Quand Ganivet quitte le gros œuvre, c’est pour donner à ses formes la possibilité de se déplacer, à l’instar de la maquette présentée sous cloche, réplique de C.3.1.3 Marseille, elle-même réplique de l’œuvre présentée dans la cour de la Collection Lambert à Avignon. Ou bien pour mettre en forme les traces qui précèdent la construction. Les séries Martyrs et Nesting sont comme le souvenir des gestes et des outils qui auront servi à la réalisation des sculptures. La première porte le nom de l’établi de l’artiste et du bricoleur, surface de bois qui encaisse les coups de scie, de marteau et autres outils du sculpteur. L’établi sert de planche que Vincent Ganivet encre et utilise pour réaliser les gravures témoins des coups portés… Il en résulte sur la feuille une suite de lignes à la composition abstraite, œuvres tautologiques qui racontent les gestes des premiers moments de la réalisation de la sculpture.
20 secondes de détresse est, comme le dit l’artiste, une peinture de sculpteur fragile et éphémère, à l’image de ses arches.
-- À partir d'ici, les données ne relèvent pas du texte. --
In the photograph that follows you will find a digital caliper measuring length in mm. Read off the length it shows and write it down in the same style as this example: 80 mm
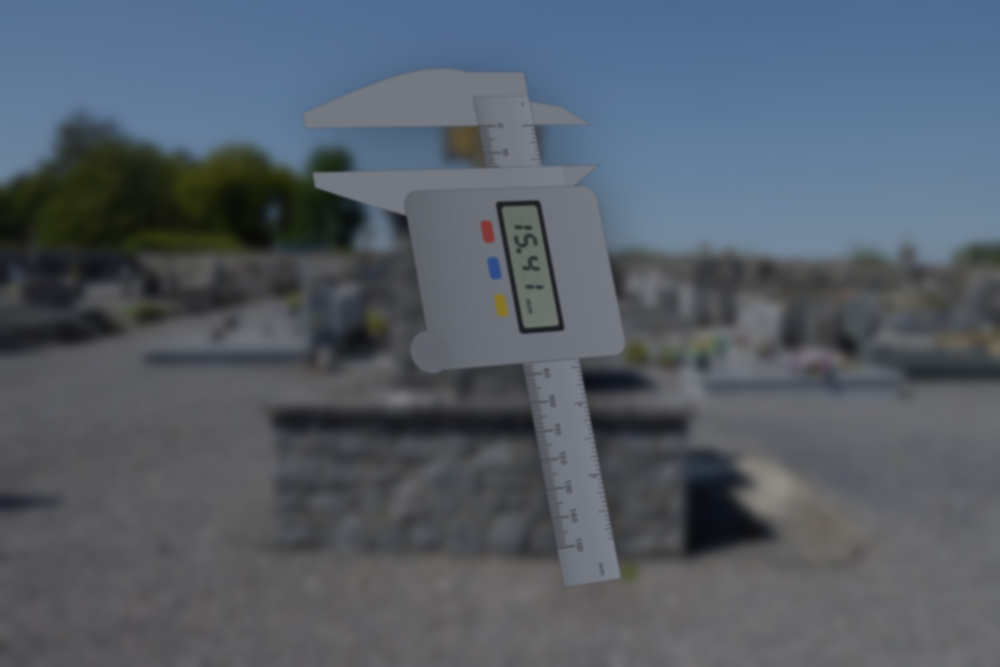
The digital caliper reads 15.41 mm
Réalisée avec un fumigène de détresse, l’œuvre laisse apprécier au regardeur toute la profondeur d’un pigment déposé et non fixé sur la toile, qui ne résistera pas au démontage de l’exposition…
On retrouve cette même idée de finitude avec les deux séries de dessins néguentropiques de Pascal Navarro, qui procèdent d’une étude de résistance au temps mais surtout à la lumière de l’outil du dessinateur : l’encre et son corollaire, ici le feutre. Il déjoue les affres de l’obsolescence d’une encre bon marché qui à terme entrainerait la disparition de l’œuvre. Déclinés en un camaïeu de bleus, les dessins ont presque tous été préservés des altérations causées par leur exposition à la lumière naturelle ou artificielle, à l’exception d’un seul qui commence à laisser apparaitre une architecture. Mais les dessins de Pascal Navarro se réservent pour l’heure de révéler l’image qui s’est dissimulée dans la multitude de points réalisés au compte-gouttes par l’artiste. Au fur et à mesure, certains points s’éclairciront pour laisser apparaitre une image dont les sujets sont suggérés à demi-mots par les titres — partie intégrante de l’œuvre chez Pascal Navarro. L’artiste contrarie ici toutes les méthodes de conservation du dessin en cabinet sombre et instaure une implacable donnée, celle qui place en la « dégradation » du dessin la seule chance de sa révélation. Etonnante contradiction qui consiste à laisser disparaitre le dessin pour qu’il puisse enfin apparaitre. Le temps, que l’on retrouve souvent dans le travail de l’artiste, devient ainsi son médium. Ainsi, Pascal Navarro renverse des inquiétudes que nous partageons tous, celles inhérentes au temps qui passe, à la disparition, à la préservation, offrant à ses œuvres le moyen d’échapper à leur propre nature marcescible…

Céline Ghisleri

 

Vincent Ganivet + Pascal Navarro – Dessins néguentropiques : jusqu’au 17/10 à la Galerie Gourvennec Ogor (7 rue Duverger, 2e).